= One Million Tomorrows =

1970 novel by Bob Shaw

First book edition. Cover art by Leo and Diane Dillon.

One Million Tomorrows is a science fiction novel by British writer Bob Shaw, first published in 1970 in magazine form by the American magazine Amazing Stories. The paperback version is somewhat different, and was published the same year by Ace Books, as illustrated by Leo and Diane Dillon.

==Plot==
In the 22nd century, no one has to die of old age any more. The pharmaceuticals division of a large corporation has devised a potion that bestows immortality on a single application, without any need for follow up treatments. The immortality treatment does not and cannot wear off. All it takes is a single dose, and the human will become immortal. However, it has an unusual effect on males that drink it. It effectively neuters them, causing complete cessation of sexual desire and the ability to perform sexually. In this kind of world, many men put off taking the immortality treatment for as long as possible.

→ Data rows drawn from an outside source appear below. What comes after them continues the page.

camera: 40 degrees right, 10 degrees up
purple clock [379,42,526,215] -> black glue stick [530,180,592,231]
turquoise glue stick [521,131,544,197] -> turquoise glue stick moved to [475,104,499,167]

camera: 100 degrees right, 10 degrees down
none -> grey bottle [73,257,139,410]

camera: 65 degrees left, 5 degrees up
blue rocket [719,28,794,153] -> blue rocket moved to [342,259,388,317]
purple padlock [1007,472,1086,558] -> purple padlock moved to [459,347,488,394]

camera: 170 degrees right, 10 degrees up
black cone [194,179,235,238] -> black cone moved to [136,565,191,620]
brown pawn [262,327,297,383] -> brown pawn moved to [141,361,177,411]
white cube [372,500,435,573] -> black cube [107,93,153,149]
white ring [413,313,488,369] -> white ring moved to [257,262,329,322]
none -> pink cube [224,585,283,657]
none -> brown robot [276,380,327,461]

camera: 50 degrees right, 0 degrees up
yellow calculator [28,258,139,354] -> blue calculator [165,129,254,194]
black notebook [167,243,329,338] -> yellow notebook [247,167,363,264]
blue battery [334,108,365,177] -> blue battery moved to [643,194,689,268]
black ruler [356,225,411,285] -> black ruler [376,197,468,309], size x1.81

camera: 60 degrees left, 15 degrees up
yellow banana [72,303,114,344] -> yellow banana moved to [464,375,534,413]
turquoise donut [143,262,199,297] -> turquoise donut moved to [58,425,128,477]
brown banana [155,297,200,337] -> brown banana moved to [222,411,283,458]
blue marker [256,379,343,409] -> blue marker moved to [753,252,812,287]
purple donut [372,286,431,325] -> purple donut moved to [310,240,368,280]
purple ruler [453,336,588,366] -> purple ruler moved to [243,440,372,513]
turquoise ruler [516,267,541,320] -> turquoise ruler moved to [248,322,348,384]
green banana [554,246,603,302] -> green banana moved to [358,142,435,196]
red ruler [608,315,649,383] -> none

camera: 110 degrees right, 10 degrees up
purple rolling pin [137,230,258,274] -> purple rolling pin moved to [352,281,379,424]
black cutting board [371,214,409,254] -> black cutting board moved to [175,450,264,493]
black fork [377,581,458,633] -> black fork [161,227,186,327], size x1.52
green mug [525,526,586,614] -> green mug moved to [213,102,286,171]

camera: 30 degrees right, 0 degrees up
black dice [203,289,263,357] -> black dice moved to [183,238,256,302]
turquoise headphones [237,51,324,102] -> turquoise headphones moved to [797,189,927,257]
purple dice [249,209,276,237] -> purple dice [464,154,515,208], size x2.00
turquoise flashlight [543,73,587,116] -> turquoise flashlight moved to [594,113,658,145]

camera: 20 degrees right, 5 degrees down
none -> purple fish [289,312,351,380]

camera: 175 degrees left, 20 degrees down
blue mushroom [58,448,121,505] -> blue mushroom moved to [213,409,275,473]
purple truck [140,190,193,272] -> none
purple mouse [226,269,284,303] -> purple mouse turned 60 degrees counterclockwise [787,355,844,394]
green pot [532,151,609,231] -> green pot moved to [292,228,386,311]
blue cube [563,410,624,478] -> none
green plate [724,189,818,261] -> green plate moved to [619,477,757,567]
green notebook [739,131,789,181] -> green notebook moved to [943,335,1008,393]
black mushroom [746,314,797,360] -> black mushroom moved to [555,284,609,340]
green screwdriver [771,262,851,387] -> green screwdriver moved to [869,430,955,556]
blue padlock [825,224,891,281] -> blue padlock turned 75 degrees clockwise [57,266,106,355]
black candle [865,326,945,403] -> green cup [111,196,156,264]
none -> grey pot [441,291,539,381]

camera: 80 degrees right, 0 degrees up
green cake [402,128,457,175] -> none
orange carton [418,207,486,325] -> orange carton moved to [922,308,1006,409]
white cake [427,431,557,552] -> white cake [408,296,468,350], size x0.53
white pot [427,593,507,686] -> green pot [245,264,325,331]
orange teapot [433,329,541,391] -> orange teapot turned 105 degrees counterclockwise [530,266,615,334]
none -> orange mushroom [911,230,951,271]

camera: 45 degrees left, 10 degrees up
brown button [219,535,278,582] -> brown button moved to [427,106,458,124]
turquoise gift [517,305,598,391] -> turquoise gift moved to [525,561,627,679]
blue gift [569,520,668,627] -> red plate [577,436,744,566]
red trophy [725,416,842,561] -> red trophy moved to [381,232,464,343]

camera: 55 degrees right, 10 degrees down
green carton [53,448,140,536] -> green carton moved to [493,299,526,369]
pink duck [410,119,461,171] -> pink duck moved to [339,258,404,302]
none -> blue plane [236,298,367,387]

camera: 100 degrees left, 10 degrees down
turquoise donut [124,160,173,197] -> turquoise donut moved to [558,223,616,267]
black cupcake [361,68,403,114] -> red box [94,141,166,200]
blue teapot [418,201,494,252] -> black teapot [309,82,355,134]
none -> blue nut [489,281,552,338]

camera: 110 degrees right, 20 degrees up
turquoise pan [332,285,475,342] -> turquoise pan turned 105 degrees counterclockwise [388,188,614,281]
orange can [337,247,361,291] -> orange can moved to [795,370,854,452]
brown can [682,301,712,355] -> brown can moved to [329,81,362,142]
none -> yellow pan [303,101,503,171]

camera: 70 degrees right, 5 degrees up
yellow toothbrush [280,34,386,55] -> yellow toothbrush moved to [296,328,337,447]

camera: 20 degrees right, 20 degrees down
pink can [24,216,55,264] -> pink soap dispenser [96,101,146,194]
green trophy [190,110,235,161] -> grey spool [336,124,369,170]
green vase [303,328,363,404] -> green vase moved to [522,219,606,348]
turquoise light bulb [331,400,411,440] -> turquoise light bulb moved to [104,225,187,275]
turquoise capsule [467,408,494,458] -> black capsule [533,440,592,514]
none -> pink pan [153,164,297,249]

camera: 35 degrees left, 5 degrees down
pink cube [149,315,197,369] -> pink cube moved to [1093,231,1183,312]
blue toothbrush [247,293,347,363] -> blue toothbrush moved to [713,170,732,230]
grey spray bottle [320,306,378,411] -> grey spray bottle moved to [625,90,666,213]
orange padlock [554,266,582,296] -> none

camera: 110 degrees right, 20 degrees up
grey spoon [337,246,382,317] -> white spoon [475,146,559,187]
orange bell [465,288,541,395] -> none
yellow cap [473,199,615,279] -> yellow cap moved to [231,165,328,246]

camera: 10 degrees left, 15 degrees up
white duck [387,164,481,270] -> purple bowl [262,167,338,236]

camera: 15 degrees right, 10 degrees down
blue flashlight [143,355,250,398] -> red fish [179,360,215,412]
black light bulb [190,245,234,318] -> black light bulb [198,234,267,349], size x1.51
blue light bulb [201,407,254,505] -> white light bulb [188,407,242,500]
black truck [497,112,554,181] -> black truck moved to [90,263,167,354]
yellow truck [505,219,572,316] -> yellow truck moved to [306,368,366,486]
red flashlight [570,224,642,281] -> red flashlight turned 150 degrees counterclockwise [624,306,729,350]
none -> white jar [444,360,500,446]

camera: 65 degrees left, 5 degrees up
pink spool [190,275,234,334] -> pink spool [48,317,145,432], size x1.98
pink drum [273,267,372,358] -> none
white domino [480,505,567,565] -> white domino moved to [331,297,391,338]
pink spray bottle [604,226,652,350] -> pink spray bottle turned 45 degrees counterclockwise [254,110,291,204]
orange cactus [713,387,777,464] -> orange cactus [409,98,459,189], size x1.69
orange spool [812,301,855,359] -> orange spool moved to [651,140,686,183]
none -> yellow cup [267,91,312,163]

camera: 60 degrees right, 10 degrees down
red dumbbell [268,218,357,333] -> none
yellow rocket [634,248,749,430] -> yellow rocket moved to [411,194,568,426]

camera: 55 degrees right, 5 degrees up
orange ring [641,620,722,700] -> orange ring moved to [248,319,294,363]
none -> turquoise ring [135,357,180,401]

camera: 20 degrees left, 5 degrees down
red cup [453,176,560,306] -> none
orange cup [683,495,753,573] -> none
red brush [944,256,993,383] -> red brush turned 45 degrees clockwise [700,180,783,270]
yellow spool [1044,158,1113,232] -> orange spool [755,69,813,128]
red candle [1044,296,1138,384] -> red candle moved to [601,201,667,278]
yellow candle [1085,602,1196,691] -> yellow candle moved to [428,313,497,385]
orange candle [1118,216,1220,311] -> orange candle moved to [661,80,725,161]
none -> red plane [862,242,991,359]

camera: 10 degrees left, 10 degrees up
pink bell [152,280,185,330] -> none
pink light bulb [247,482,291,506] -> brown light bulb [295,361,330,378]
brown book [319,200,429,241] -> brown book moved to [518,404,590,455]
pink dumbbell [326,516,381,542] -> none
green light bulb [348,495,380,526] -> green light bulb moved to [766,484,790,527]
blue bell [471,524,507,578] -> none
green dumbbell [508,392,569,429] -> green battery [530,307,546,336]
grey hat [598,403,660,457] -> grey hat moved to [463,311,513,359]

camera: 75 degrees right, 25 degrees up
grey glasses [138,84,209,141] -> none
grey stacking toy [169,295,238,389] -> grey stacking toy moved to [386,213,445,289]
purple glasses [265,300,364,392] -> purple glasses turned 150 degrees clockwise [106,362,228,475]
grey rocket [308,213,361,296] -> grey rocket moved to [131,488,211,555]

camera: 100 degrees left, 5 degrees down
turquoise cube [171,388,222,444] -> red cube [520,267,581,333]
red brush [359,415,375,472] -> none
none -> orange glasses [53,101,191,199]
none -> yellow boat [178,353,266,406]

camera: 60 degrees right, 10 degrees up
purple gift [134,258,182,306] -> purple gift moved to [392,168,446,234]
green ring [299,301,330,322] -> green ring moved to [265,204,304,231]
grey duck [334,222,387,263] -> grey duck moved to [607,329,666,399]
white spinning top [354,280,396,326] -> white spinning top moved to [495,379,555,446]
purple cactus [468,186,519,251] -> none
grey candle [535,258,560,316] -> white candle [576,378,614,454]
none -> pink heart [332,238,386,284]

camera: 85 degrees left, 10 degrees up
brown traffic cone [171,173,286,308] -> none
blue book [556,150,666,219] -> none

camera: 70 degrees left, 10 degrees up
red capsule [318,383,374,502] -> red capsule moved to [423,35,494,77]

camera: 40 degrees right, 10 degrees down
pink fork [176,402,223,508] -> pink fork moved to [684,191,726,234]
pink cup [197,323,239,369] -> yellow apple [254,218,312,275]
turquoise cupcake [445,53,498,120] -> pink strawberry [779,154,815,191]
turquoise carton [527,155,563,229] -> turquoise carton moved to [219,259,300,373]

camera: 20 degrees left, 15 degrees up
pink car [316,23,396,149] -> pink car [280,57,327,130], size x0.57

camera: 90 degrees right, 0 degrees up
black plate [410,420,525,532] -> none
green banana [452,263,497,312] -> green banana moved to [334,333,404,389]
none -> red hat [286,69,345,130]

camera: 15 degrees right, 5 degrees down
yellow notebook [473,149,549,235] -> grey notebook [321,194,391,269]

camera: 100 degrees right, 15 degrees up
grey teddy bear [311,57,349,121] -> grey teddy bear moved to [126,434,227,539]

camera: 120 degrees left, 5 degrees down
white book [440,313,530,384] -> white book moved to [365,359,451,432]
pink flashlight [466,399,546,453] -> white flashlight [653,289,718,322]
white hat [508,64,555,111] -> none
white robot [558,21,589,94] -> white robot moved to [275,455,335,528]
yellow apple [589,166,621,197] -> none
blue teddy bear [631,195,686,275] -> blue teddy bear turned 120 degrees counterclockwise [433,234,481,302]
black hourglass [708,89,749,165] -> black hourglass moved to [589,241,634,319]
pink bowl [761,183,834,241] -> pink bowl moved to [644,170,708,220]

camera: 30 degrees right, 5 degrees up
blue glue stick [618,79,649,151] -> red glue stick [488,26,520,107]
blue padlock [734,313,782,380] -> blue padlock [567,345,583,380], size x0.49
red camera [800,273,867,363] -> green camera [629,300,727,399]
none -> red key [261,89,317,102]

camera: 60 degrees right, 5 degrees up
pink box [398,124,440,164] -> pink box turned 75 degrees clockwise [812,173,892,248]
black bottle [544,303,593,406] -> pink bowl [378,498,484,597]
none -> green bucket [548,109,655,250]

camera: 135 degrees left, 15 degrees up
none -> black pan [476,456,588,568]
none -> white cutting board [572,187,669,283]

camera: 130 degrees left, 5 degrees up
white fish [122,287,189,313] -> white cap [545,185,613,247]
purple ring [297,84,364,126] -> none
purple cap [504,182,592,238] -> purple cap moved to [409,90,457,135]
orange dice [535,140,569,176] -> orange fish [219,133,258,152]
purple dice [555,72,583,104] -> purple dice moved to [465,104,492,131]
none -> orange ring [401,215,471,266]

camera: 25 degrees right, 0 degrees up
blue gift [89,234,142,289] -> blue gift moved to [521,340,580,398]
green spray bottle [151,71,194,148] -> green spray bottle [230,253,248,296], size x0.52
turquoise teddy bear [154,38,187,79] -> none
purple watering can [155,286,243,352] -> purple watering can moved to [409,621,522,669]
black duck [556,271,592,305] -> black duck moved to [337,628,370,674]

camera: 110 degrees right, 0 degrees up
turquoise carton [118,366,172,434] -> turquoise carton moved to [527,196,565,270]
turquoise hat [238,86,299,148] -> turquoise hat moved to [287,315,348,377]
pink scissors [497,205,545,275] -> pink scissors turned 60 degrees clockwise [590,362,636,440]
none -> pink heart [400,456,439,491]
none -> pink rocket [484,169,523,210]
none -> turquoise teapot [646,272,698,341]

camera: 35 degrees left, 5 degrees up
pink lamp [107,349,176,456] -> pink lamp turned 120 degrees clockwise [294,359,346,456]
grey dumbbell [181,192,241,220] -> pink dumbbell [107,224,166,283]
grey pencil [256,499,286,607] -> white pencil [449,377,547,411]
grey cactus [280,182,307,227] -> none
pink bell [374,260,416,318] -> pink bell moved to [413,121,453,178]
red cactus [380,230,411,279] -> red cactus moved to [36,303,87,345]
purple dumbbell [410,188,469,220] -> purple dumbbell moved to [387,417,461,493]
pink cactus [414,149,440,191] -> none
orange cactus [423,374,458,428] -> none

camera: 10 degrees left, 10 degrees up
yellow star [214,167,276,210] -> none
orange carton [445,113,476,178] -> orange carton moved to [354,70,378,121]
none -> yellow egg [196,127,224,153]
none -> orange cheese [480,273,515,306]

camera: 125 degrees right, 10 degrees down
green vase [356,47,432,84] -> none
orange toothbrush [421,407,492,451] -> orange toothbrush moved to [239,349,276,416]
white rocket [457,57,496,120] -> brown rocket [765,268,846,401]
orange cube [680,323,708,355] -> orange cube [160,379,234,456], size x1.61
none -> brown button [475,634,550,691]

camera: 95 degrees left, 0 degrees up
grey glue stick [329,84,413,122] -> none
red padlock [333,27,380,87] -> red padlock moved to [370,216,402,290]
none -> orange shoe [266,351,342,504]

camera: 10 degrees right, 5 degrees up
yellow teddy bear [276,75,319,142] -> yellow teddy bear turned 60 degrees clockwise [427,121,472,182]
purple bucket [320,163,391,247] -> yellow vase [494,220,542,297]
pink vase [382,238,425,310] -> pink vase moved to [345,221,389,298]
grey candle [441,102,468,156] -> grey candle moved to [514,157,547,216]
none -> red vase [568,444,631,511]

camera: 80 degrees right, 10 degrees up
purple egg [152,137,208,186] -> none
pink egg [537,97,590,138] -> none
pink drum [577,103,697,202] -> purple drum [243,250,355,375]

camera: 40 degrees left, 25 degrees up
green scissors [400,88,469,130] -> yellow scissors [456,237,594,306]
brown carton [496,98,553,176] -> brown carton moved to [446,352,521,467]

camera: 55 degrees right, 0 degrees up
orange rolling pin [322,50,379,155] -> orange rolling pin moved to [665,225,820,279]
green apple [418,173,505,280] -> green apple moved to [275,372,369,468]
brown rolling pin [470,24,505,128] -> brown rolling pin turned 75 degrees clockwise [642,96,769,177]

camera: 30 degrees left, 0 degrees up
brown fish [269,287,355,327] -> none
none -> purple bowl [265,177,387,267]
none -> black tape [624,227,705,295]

However, the main character, Will Carewe, is not yet immortal, and wishes to involve his wife in questions as serious as this one. They have not yet had any children. He is a high ranking employee for a transnational corporation that one day approaches him with a confidential question relating to the discovery of an immortality potion that does the same thing that the current one does, but without the undesirable side-effect of turning off the sex drive in males. The desirability of patenting the process requires the corporation to handle related matters under a cloak of secrecy, but somewhere someone has spilled the beans; competitors will do anything for the magic recipe, especially if this can be done before the patent is filed in the US Patent Office. They will do anything, including bribery, extortion, and murder, to get the information out of the pharmaceuticals lab before the process is made public. The hero of the story, Will Carewe, says he is willing to test the new chemical, even if it backfires and results in permanent sterility and complete loss of physical desire and physical ability. But it appears there is someone out there who is willing to do anything to kill him before he does.